Si la loi venait à être considérée comme inconstitutionnelle, ce serait la fin de l’interdiction de la fracturation hydraulique et il n’est pas possible de faire appel d’une décision du Conseil constitutionnel. Par contre, il est possible que le Conseil constitutionnel fixe un délai d’application de sa décision, ce délai pourrait permettre au gouvernement de proposer un autre texte.

Quels sont les enjeux économiques du gaz de schiste en France ? Quelles seraient les conséquences de l'abrogation d'une telle loi ?

Nous avons la chance en France de bénéficier de l’expérience américaine mais il faut en avoir une grille de lecture juste et se poser les bonnes questions.
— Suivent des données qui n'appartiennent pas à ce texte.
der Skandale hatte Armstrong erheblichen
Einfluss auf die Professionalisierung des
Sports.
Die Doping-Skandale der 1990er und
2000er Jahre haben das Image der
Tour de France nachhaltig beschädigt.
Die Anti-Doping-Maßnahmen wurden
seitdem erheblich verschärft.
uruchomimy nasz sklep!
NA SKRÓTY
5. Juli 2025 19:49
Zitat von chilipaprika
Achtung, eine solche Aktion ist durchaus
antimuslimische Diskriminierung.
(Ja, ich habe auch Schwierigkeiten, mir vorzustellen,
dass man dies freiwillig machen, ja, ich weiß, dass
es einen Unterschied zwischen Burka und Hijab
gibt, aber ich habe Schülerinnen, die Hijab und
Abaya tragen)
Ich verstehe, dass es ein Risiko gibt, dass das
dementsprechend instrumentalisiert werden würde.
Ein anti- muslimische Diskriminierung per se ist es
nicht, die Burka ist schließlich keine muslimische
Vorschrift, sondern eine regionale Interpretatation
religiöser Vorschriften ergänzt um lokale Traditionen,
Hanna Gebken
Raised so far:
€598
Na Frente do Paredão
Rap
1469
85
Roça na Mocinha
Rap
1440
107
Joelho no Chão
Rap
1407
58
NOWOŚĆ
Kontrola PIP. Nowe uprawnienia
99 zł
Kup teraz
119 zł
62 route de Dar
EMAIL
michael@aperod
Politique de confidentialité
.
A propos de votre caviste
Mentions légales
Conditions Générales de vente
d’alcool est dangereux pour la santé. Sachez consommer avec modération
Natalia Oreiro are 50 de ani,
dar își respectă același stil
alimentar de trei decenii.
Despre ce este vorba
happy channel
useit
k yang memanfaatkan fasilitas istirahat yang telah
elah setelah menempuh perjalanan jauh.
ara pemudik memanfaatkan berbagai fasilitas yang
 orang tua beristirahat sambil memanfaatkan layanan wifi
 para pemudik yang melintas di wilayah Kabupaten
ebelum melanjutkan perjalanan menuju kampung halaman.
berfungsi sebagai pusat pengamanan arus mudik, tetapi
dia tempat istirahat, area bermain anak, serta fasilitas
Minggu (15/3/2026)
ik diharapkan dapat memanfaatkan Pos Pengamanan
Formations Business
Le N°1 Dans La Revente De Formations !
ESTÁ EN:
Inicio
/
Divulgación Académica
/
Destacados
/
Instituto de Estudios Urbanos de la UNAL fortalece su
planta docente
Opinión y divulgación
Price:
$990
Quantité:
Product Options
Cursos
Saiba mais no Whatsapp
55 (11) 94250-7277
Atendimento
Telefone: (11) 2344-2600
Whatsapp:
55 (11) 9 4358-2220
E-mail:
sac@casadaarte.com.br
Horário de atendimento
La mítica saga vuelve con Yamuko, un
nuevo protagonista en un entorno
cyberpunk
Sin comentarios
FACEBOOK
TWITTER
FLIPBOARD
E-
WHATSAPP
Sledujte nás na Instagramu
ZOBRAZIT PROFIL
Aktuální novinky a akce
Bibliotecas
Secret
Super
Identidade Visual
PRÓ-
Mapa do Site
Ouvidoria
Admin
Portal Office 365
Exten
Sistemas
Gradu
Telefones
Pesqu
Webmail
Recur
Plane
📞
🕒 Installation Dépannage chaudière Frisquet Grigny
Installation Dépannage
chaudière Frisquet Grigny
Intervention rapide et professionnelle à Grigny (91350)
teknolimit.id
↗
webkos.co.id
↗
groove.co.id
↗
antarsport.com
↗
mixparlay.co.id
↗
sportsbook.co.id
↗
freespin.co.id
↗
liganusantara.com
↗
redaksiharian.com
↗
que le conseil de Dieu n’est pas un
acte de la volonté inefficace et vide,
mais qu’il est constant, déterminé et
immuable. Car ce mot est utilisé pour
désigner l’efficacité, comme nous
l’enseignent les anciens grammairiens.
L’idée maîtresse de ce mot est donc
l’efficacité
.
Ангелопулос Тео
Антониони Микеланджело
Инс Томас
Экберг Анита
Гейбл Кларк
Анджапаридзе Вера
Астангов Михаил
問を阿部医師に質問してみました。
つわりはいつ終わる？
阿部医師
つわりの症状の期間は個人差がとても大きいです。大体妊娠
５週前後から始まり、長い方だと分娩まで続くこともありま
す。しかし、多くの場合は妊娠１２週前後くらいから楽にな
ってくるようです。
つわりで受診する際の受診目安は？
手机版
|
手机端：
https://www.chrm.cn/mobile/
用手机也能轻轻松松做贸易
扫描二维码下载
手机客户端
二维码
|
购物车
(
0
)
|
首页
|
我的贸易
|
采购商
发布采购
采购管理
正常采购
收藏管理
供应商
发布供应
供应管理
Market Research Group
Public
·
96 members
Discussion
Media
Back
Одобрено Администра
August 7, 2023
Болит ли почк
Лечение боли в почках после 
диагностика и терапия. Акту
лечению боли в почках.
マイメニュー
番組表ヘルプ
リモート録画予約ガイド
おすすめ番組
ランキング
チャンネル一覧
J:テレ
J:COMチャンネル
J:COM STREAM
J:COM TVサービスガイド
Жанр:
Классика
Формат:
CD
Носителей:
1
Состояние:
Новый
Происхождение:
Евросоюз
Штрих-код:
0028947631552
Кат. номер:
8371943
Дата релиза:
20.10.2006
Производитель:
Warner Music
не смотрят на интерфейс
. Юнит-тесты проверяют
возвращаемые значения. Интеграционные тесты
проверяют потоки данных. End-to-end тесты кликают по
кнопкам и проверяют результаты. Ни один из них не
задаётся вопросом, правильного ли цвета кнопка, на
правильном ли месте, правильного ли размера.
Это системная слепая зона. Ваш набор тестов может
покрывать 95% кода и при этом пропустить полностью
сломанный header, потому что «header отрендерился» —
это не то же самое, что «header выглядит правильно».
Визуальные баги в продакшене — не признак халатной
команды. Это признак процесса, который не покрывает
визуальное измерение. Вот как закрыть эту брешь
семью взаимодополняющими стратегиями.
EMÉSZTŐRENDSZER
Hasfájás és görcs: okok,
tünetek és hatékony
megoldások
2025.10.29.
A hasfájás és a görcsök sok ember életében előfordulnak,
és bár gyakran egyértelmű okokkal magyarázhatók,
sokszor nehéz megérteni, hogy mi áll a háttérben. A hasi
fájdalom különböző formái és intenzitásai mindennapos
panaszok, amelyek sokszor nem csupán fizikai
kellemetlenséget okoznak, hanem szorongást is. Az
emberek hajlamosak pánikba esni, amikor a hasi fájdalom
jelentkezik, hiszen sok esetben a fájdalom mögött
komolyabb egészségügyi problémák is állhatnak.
De quoi sommes-nous sûrs aux Etats-Unis ? Nous savons que le prix du gaz a baissé jusqu’à 3 dollars (par million de BTU) permettant aux entreprises américaines de disposer d’énergie à bas coût et que l’exploitation du gaz de schiste a créé 600000 emplois directs et indirects pour 500000 puits.

Nous disposons également de résultats scientifiques américains sur les conséquences de l’exploitation du gaz de schiste pour les populations avoisinantes : une étude du NBER (National Bureau of Economic Research) a démontré que les biens immobiliers perdent 24% de leur valeur dans un périmètre de 2000m autour d’un puits ; des chercheurs de l’université du Colorado (MC Kenzie et al.) ont démontré qu’il y avait une augmentation des risques de cancer dans un périmètre de 805 mètres autour d’un puits ; enfin d’autres chercheurs de l’université Duke (Robert Jackson et al.) ont prouvé que l’exploitation des gaz de schiste en Pennsylvanie avait entraîné une pollution des nappes phréatiques.

Si, en connaissance de cause, certains veulent encore du gaz de schiste pour des raisons économiques, les bonnes questions à se poser sont les suivantes : premièrement, le marché du gaz européen étant plus rigide (car basé sur des contrats à long terme) que le marché du gaz américain, l’exploitation du gaz de schiste en Europe fera-t-elle baisser le prix du gaz ? Deuxièmement, sommes-nous prêts à forer 90000 puits pour créer 100000 emplois ? La réponse à la première question est négative, si la deuxième l’est aussi, alors fermons définitivement le débat sur le gaz de schiste.